Higher Rates of SARS-CoV-2 Seropositivity in the USA Save
The number of reporting cases of COVID-19 infection tends to underestimate the true prevalence of infection as only the more severe cases (e.g.,acute respiratory syndrome) get tested or go to the hospital. JAMA Internal Medicine reports that a cross-sectional seroprevalence study from the U.S. shows that COVID-19 is underreported and that actual infection rates can be 6 to 24 times more prevalent than currently reported infections due to SARS-CoV-2.
Data were drawn from a convenience sample of sera obtained by 2 commercial laboratory companies between March 23 through May 12, 2020. Ten collection sites included San Francisco Bay area, California; Connecticut; south Florida; Louisiana; Minneapolis-St Paul-St Cloud metro area, Minnesota; Missouri; New York City metro area, New York; Philadelphia metro area, Pennsylvania; Utah; and western Washington state.
From a total of 16025 serum samples, 55 were women, 7.5% were 18 years or younger and 36% were 65 years or older. Using detectable SARS-CoV-2 antibodies (by ELISA assays) as evidence of COVID-19 infection, they found rates that ranged from 1.0% in the San Francisco Bay area (collected April 23-27) to 6.9% of persons in New York City (collected March 23-April 1).

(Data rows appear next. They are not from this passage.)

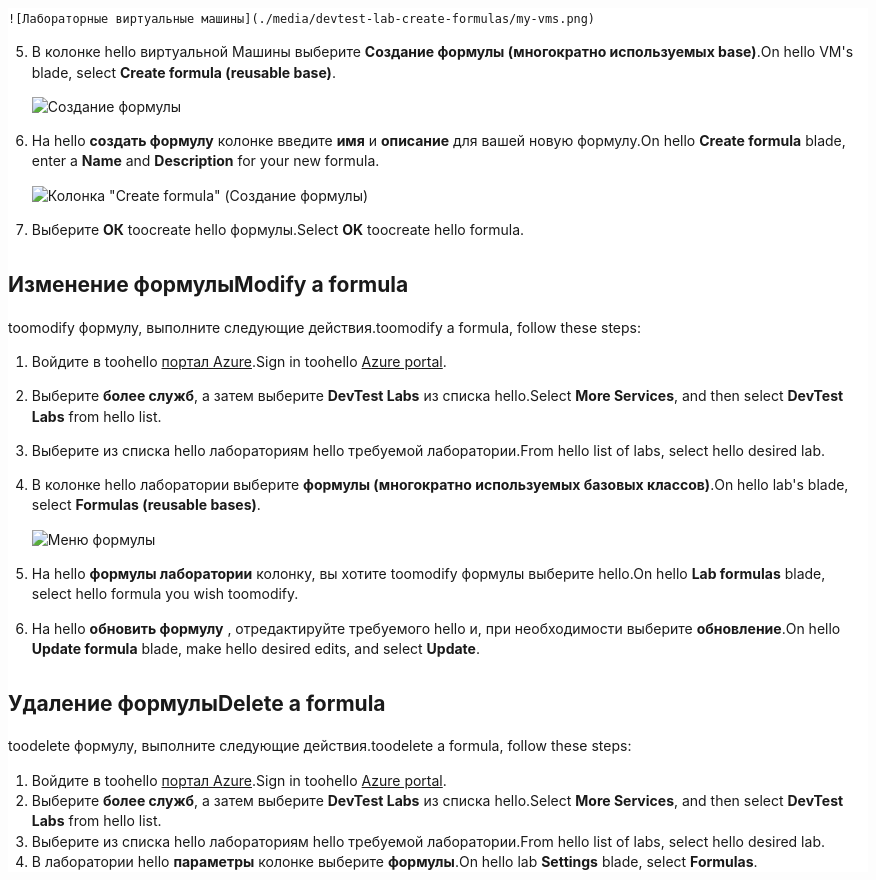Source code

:     ![Лабораторные виртуальные машины](./media/devtest-lab-create-formulas/my-vms.png)
5. <span data-ttu-id="8deab-155">В колонке hello виртуальной Машины выберите **Создание формулы (многократно используемых base)**.</span><span class="sxs-lookup"><span data-stu-id="8deab-155">On hello VM's blade, select **Create formula (reusable base)**.</span></span>
   
    ![Создание формулы](./media/devtest-lab-create-formulas/create-formula-menu.png)
6. <span data-ttu-id="8deab-157">На hello **создать формулу** колонке введите **имя** и **описание** для вашей новую формулу.</span><span class="sxs-lookup"><span data-stu-id="8deab-157">On hello **Create formula** blade, enter a **Name** and **Description** for your new formula.</span></span>
   
    ![Колонка "Create formula" (Создание формулы)](./media/devtest-lab-create-formulas/create-formula-blade.png)
7. <span data-ttu-id="8deab-159">Выберите **ОК** toocreate hello формулы.</span><span class="sxs-lookup"><span data-stu-id="8deab-159">Select **OK** toocreate hello formula.</span></span>

## <a name="modify-a-formula"></a><span data-ttu-id="8deab-160">Изменение формулы</span><span class="sxs-lookup"><span data-stu-id="8deab-160">Modify a formula</span></span>
<span data-ttu-id="8deab-161">toomodify формулу, выполните следующие действия.</span><span class="sxs-lookup"><span data-stu-id="8deab-161">toomodify a formula, follow these steps:</span></span>

1. <span data-ttu-id="8deab-162">Войдите в toohello [портал Azure](http://go.microsoft.com/fwlink/p/?LinkID=525040).</span><span class="sxs-lookup"><span data-stu-id="8deab-162">Sign in toohello [Azure portal](http://go.microsoft.com/fwlink/p/?LinkID=525040).</span></span>
2. <span data-ttu-id="8deab-163">Выберите **более служб**, а затем выберите **DevTest Labs** из списка hello.</span><span class="sxs-lookup"><span data-stu-id="8deab-163">Select **More Services**, and then select **DevTest Labs** from hello list.</span></span>
3. <span data-ttu-id="8deab-164">Выберите из списка hello лабораториям hello требуемой лаборатории.</span><span class="sxs-lookup"><span data-stu-id="8deab-164">From hello list of labs, select hello desired lab.</span></span>  
4. <span data-ttu-id="8deab-165">В колонке hello лаборатории выберите **формулы (многократно используемых базовых классов)**.</span><span class="sxs-lookup"><span data-stu-id="8deab-165">On hello lab's blade, select **Formulas (reusable bases)**.</span></span>
   
    ![Меню формулы](./media/devtest-lab-manage-formulas/lab-settings-formulas.png)
5. <span data-ttu-id="8deab-167">На hello **формулы лаборатории** колонку, вы хотите toomodify формулы выберите hello.</span><span class="sxs-lookup"><span data-stu-id="8deab-167">On hello **Lab formulas** blade, select hello formula you wish toomodify.</span></span>
6. <span data-ttu-id="8deab-168">На hello **обновить формулу** , отредактируйте требуемого hello и, при необходимости выберите **обновление**.</span><span class="sxs-lookup"><span data-stu-id="8deab-168">On hello **Update formula** blade, make hello desired edits, and select **Update**.</span></span>

## <a name="delete-a-formula"></a><span data-ttu-id="8deab-169">Удаление формулы</span><span class="sxs-lookup"><span data-stu-id="8deab-169">Delete a formula</span></span>
<span data-ttu-id="8deab-170">toodelete формулу, выполните следующие действия.</span><span class="sxs-lookup"><span data-stu-id="8deab-170">toodelete a formula, follow these steps:</span></span>

1. <span data-ttu-id="8deab-171">Войдите в toohello [портал Azure](http://go.microsoft.com/fwlink/p/?LinkID=525040).</span><span class="sxs-lookup"><span data-stu-id="8deab-171">Sign in toohello [Azure portal](http://go.microsoft.com/fwlink/p/?LinkID=525040).</span></span>
2. <span data-ttu-id="8deab-172">Выберите **более служб**, а затем выберите **DevTest Labs** из списка hello.</span><span class="sxs-lookup"><span data-stu-id="8deab-172">Select **More Services**, and then select **DevTest Labs** from hello list.</span></span>
3. <span data-ttu-id="8deab-173">Выберите из списка hello лабораториям hello требуемой лаборатории.</span><span class="sxs-lookup"><span data-stu-id="8deab-173">From hello list of labs, select hello desired lab.</span></span>  
4. <span data-ttu-id="8deab-174">В лаборатории hello **параметры** колонке выберите **формулы**.</span><span class="sxs-lookup"><span data-stu-id="8deab-174">On hello lab **Settings** blade, select **Formulas**.</span></span>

The estimated number of infections ranged from 6 to 24 times the number of reported cases; for 7 sites (Connecticut, Florida, Louisiana, Missouri, New York City metro area, Utah, and western Washington State), an estimated greater than 10 times more SARS-CoV-2 infections occurred than the number of reported cases.
Thus, it appears that there is at least 10 times more SARS-CoV-2 infections than the currently reported number of COVID-19 cases in the general population. These data confirm there is a much larger cohort of persons with mild symptoms or no illness or who did not seek medical care or undergo testing but who still may have contributed to ongoing virus transmission within the population.